ACTIVATION OF MITOCHONDRIAL OUTER MEMBRANE PERMEABILIZATION BY BH3-ONL

BH3-ONL 激活线粒体外膜透化

• 批准号: 7957616
• 负责人: DONALD DAVID NEWMEYER
• 金额: $ 0.94万
• 依托单位: UNIVERSITY OF CALIFORNIA, SAN DIEGO
• 依托单位国家: 美国
• 财政年份: 2009
• 资助国家: 美国
• 起止时间: 2009-06-15 至 2010-03-31
• 项目状态: 已结题
• 来源: https://reporter.nih.gov/project-details/7957616
• 关键词: ATP Synthesis Pathway; Aging; Animals; Apoptosis; Biogenesis; Computer Retrieval of Information on Scientific Projects Database; Crista ampullaris; Development; Electron Microscope; Funding; Grant; Image Analysis; Institution; Membrane; Mitochondria; Outer Mitochondrial Membrane; Play; Reaction; Research; Research Personnel; Resources; Role; Source; Tissues; United States National Institutes of Health; crista membrane; cytochrome c; meetings; tomography

This subproject is one of many research subprojects utilizing the resources provided by a Center grant funded by NIH/NCRR. The subproject and investigator (PI) may have received primary funding from another NIH source, and thus could be represented in other CRISP entries. The institution listed is for the Center, which is not necessarily the institution for the investigator. Since the intercellular energy needs are different from tissue to tissue, sometimes demands made on mitochondria for more energy must be met by creating more cristae membrane in each mitochondrion where ATP synthesis take place. Thus the biogenesis of mitochondrial cristal membrane plays an important role both in development and in aging of animals. Recent evidence suggests that Opa1 is critical in regulating the crista junction size and the accessibility of the intracristal space. During apoptosis, Opa1 oligomers are disassembled and accessibility of cytochrome c in the intracristal space increases dramatically. Several years ago, this observation led Scorrano and colleagues to suggest that crista junctions become wider during apoptosis, releasing cytochrome c from intracristal spaces. As roughly 85% of total mitochondrial cytochrome c resides within intracristal spaces that are connected to the IMS by relatively narrow crista junctions, it has been suggested that the remodeling of cristae and crista junctions is a required step in the rapid and complete release of cytochrome c. N/C-Bid-induced structural changes in cristae and crista junctions are also suggested by observations of increased accessibility of cytochrome c to reaction partners at the outer membrane. However, the role of crista remodeling in apoptosis is controversial. Hence we are using electron microscope tomography to characterize when remodeling occurs and when it doesn't as a function of treatment with proapoptotic effectors and compounds that disassemble Opa1 oligomers.

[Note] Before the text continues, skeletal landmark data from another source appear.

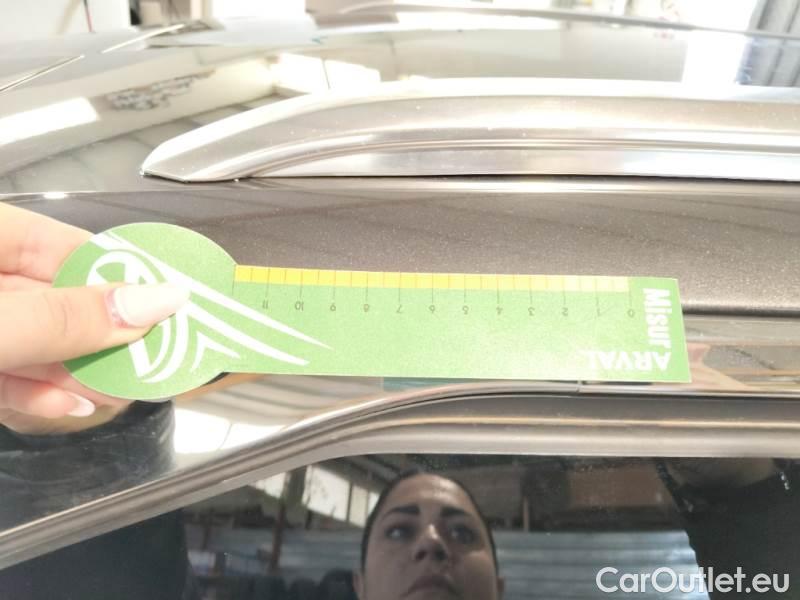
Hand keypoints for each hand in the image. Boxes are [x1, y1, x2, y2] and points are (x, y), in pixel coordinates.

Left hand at [0, 204, 188, 432]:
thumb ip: (69, 318)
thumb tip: (157, 301)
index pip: (66, 245)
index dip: (122, 273)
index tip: (172, 301)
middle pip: (55, 298)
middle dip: (103, 335)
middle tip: (153, 356)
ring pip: (34, 339)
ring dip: (77, 371)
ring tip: (119, 391)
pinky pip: (4, 369)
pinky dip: (34, 391)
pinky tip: (69, 404)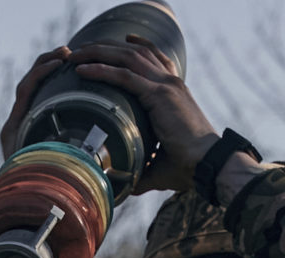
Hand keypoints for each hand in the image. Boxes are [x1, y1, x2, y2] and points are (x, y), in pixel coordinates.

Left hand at [0, 40, 217, 192]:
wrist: (208, 163)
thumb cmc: (189, 167)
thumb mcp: (160, 165)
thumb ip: (141, 170)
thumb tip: (125, 187)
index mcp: (174, 92)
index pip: (153, 58)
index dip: (134, 48)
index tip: (115, 44)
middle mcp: (170, 82)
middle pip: (135, 52)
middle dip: (106, 46)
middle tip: (82, 48)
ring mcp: (166, 85)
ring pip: (127, 57)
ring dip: (99, 52)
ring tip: (76, 53)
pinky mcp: (159, 94)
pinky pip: (124, 76)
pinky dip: (102, 70)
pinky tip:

该子项目是利用该技术的众多研究子项目之一 资源由 NIH/NCRR 资助的中心拨款提供。子项目及 研究者 (PI) 可能已从 NIH 的另一个来源获得主要资金， 因此可以在其他 CRISP 条目中表示。列出的机构是 对于中心来说，它不一定是研究者的机构。 由于不同组织的细胞间能量需求不同，有时必须通过在发生 ATP 合成的每个线粒体中创建更多嵴膜来满足线粒体对更多能量的需求。因此，线粒体晶膜的生物发生在动物的发育和衰老中起着重要作用。最近的证据表明，Opa1 对于调节嵴连接处的大小和嵴内空间的可及性至关重要。在细胞凋亡过程中，Opa1 寡聚体被分解，晶体内细胞色素 c 的可及性急剧增加。几年前，Scorrano 及其同事根据这一观察结果提出，细胞凋亡过程中嵴连接处变宽，从嵴内空间释放细胞色素 c。由于大约 85% 的线粒体细胞色素 c 存在于通过相对狭窄的嵴连接与 IMS 连接的嵴内空间内，因此有人认为，嵴和嵴连接的重塑是细胞色素 c 快速、完全释放的必要步骤。观察到细胞色素 c 与外膜反应伙伴的可及性增加，也表明 N/C-Bid 诱导的嵴和嵴连接处的结构变化。然而，嵴重塑在细胞凋亡中的作用存在争议。因此，我们使用电子显微镜断层扫描来表征重塑何时发生以及何时不发生，作为促凋亡效应物和分解 Opa1 寡聚物的化合物治疗的函数。